The statement added that Roussel-Uclaf, the firm that produces the pill, had agreed to resume distribution.
Intervention by the French government, which sources said was approved by Premier Michel Rocard, has important implications outside France.
Several overpopulated countries, including China and India, have ordered the pill, designated RU-486, for use in their birth control programs. Family planning organizations say it will allow millions of women to terminate unwanted pregnancies without resorting to surgery.
The French government, by officially ordering production resumed, may absorb some of the pressure from anti-abortion organizations, particularly in the United States, on Roussel-Uclaf and its West German parent firm, Hoechst.
When Roussel-Uclaf announced Wednesday that the pill was being withdrawn, it cited an “outcry of public opinion at home and abroad.” The French government had approved the pill only a month earlier.
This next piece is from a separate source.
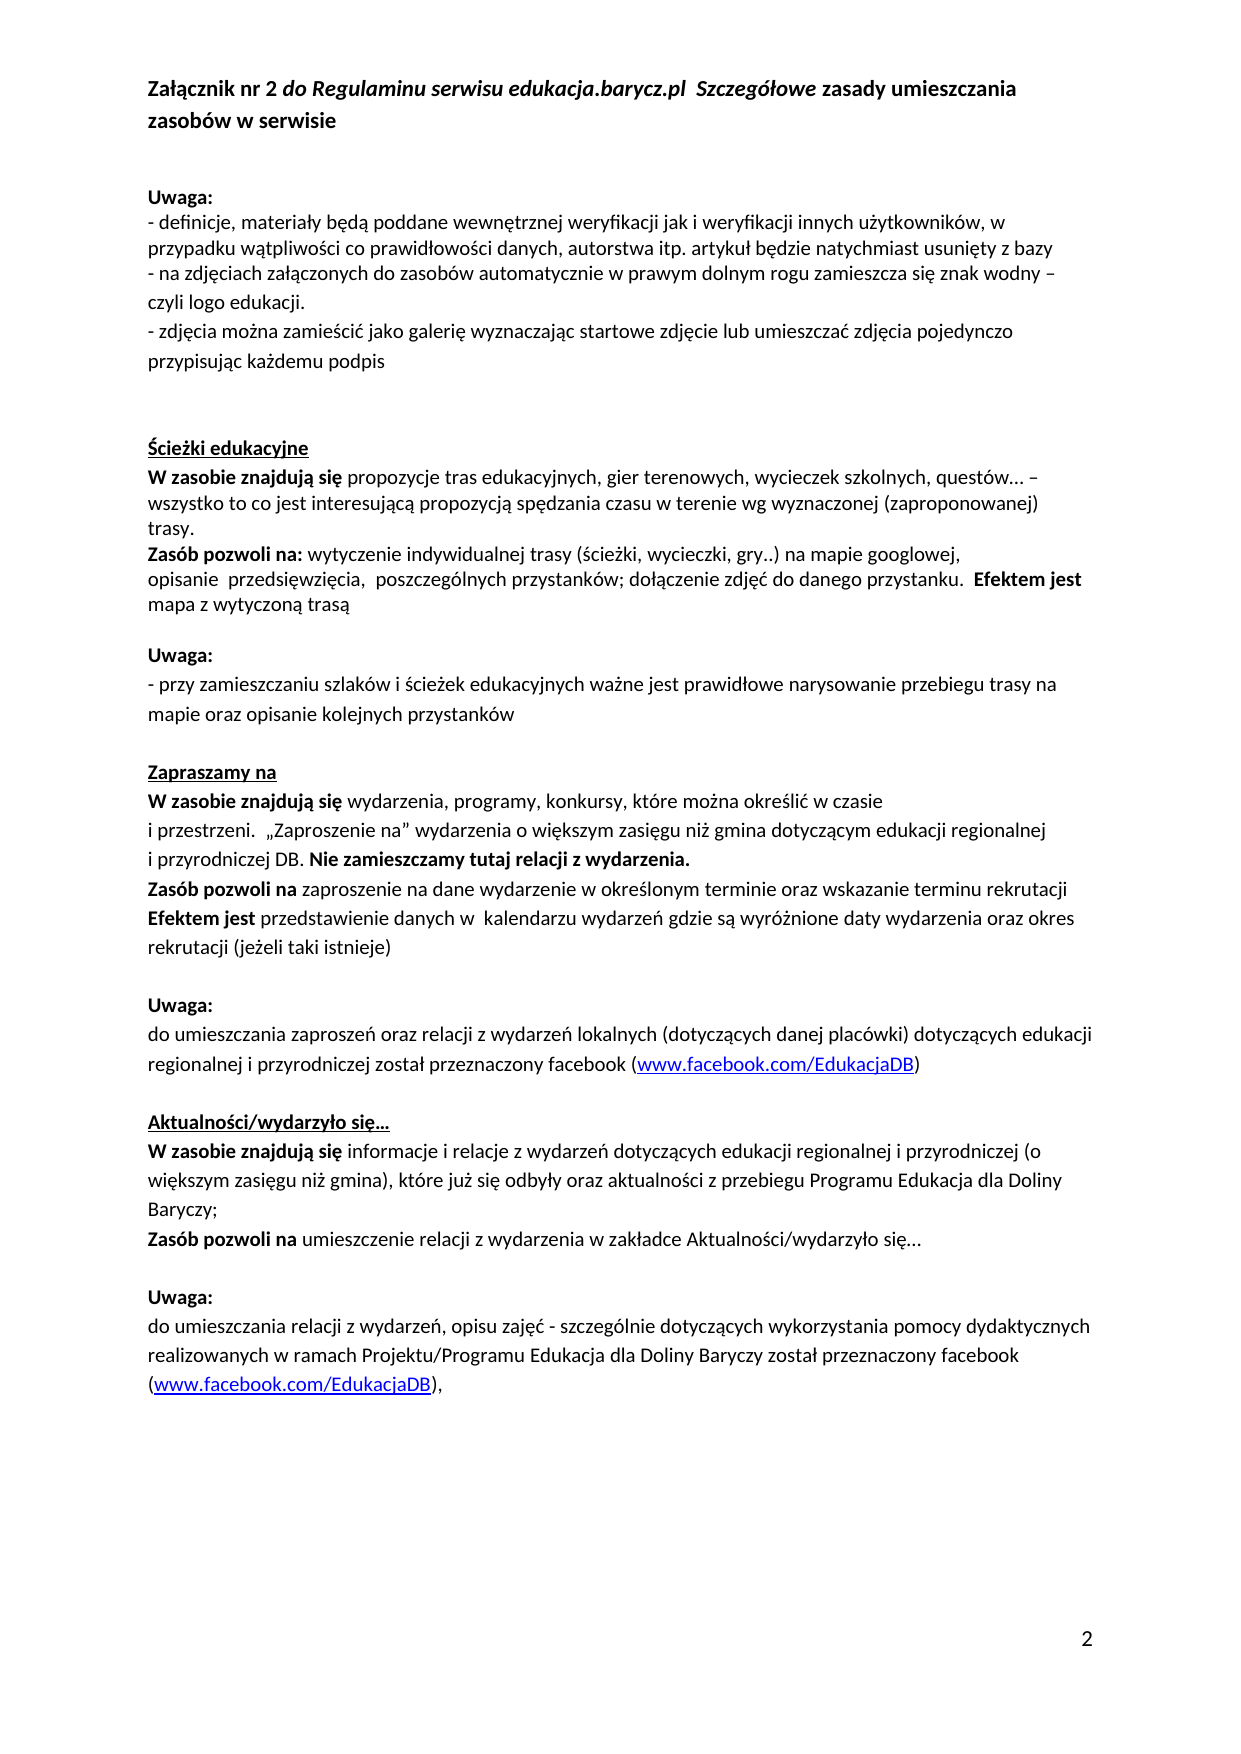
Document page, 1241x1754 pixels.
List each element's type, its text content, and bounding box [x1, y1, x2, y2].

Roussel-Uclaf confirmed that it had “agreed to reverse its decision and resume distribution of RU 486,” which is made of a substance called mifepristone that works against the female hormone progesterone by blocking the implantation of the fertilized egg on the wall of the uterus.
Pierre Joly, a vice president of the firm, said in an interview with the newspaper Le Monde that the government decision had come as a relief.
“We are relieved of the moral burden weighing on our group,” he was quoted as saying. “For us the problem is now solved.”
Health Minister Evin said after meeting Friday with Roussel-Uclaf officials that the pressure from anti-abortion organizations had included threats of violence.
“Their children and their wives were threatened through anonymous letters,” he said. “This is totally inadmissible and utterly cowardly.”
He said the pill had been approved only after extensive review that included deliberations by a committee on ethics.
“From the moment government approval for the drug was granted,” he said in a television interview, “RU-486 became the property of women, not just the drug company.”
Decision Applauded
The government’s order to go ahead with distribution was welcomed by the pill’s supporters.
A leading French specialist in newborn babies, Dr. Alexandre Minkowski, said, “I heartily applaud the minister of health for his courageous decision in the face of this important problem.”
Prof. Etienne-Emile Baulieu, one of the scientists who developed the pill, said Friday’s decision was “a good reaction in the face of demonstrations of intolerance that constituted a grave precedent.”
Baulieu, who is in Rio de Janeiro for a world conference of gynecologists, said the pill offers “immense hope” for Third World countries. In Brazil alone, he said, “there are 3 million abortions each year, all illegal, and tens of thousands of women die or are mutilated for life.”
But Jean-Michel DiFalco, spokesman for the National Conference of Bishops, said he was disappointed.
“It is a surprise to see the government, in the name of public health, intervene directly in the business of a private company,” DiFalco said.
Albert Decourtray, the archbishop of Lyons, called the order a “victory for wild liberalism.”
“Some people want to make this a religious fight,” he said. “It is a fight for life.”